Back in 2020, The Cliffton, a bar located on the corner of East Main Street and Maple Avenue in Patchogue Village, went under fire for placing bets on shootings in New York City and Chicago.
At that time, Greater Patchogue Chamber of Commerce executive director David Kennedy asked the owner of The Cliffton, Brian Neal, to withdraw the “shooting” pool offered; that is, a point spread that shows the number of shootings that will occur in New York and Chicago over the upcoming Labor Day holiday weekend. The chamber received emails of protest over the images of the board and rules that were posted on The Cliffton’s public social media pages, bragging, “Numbers are up early. Let the shooting sprees begin.”
Previously, in April of 2020, The Cliffton’s social media page also posted a meme that put a transgender woman and customer on blast, resulting in a 100-person protest. Supporters of The Cliffton did not agree with the post. Neal later apologized.
However, fast-forward to April 2022, and The Cliffton finds itself at the root of another problem, this time with neighbors. It started when several neighbors of the bar requested parking signs to prohibit illegal parking in the area, which some say has helped, but has not alleviated the issues all together.

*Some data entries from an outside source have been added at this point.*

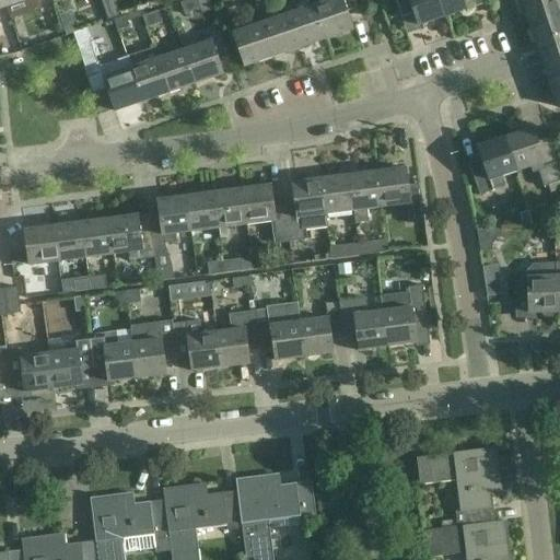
[(3,0),(8,9),(12,21),(41,11),(38,2),(44,0),(3,0)]
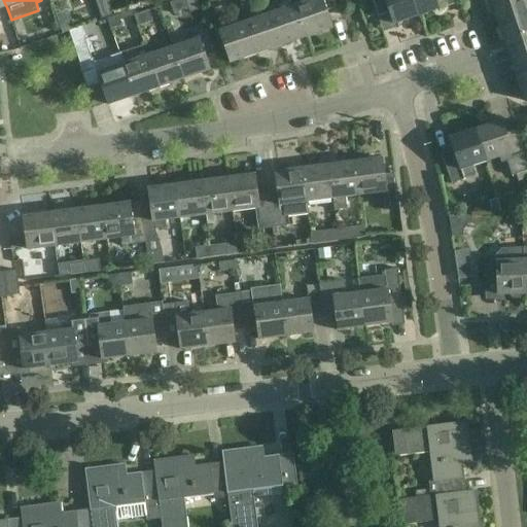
[(187,8),(184,0),(175,0),(169,2),(173,13),(187,8)]
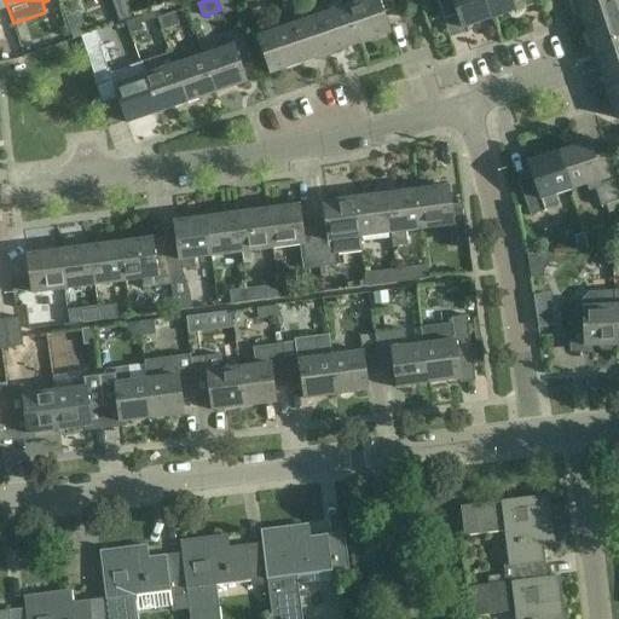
[(347,6),(359,44),(389,33),(382,11),(393,9),(391,0),(362,0),(363,1),(347,6)]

Maple Avenue homeowner Dawn Dicarluccio also claimed during a recent Patchogue Village board meeting that they are constantly being woken up by music, loud noises, and disruptive and wandering bar-goers at all hours of the night.
“We had a block meeting with code enforcement and they have the decimal meter out for calibration,” she said, frustrated with the mayhem. “The music is too loud, and it has been for a long time.”

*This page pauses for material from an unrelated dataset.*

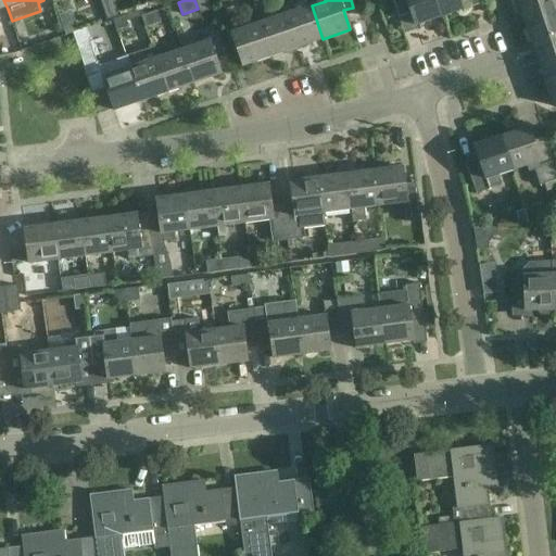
[(442,15),(436,0),(392,0),(399,17),(412,13),(416,25),(442,15)]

According to village code, no person shall create or cause to be emitted any noise which, when measured at or beyond any lot line of the property on which such noise is being generated in a business or industrial district, exceeds the code standards from 7 a.m. to 7 p.m. The provisions of this chapter shall be enforced by code enforcement officers, public safety officers, noise control officers and/or police officers. Aside from noise control, the village can only also help by writing tickets for open containers or public urination. They can also help by asking people to move along; however, any criminal behavior is an issue for the Suffolk County Police Department. Also, hours of operation and compliance would be a State Liquor Authority concern. According to the New York State Liquor Authority, restaurants, bars, or other businesses who sell for on-premises consumption cannot serve between 4 a.m. and 8 a.m.
In addition to the music until 5 a.m., which Dicarluccio said can be heard from five houses down, there are also drunk people walking up and down the street, one even laying in the middle of the road. She also questioned the legality of the converted “patio” at the bar.
The outdoor patio, according to the village, is not approved for any use. However, as it exists, it is just an outdoor area without any tables or chairs.
Another resident of Maple Avenue, Peter Delbianco, thanked the board for helping with the parking issues, but also took concern with the noise levels and drunk people produced by the bar.
The owner of the bar, Neal, also spoke, claiming he was not aware of the issue and when he was made aware, he had asked the staff to turn down the music.
“Noise from customers is 1,000 percent the problem. I noticed it is at its worst when something happens down the block. I am not placing it on any other establishment in town, but we tend to get a big push of people when there is an incident in town,” he said, making note of a police presence or ambulance.
When the front doors are left open, he said, the noise is louder, a problem he hopes to fix with a vestibule.
“I looked into estimates,” he said, hoping to muffle the noise. “When the door is closed, there isn’t a problem.”
As for the patio, he said, he attempted to enhance the former dumpster area with a concrete slab and enclosure. Another resident also noted a visible inappropriate statue of a nude woman.
“It was a personal mistake of mine, poor defense; it’s the same mannequin in the window of Blum’s,” Neal said.
“No, it’s not,” said deputy mayor Jack Krieger. “This is just not being a good neighbor. It’s about being a good neighbor. This bar has a reputation.”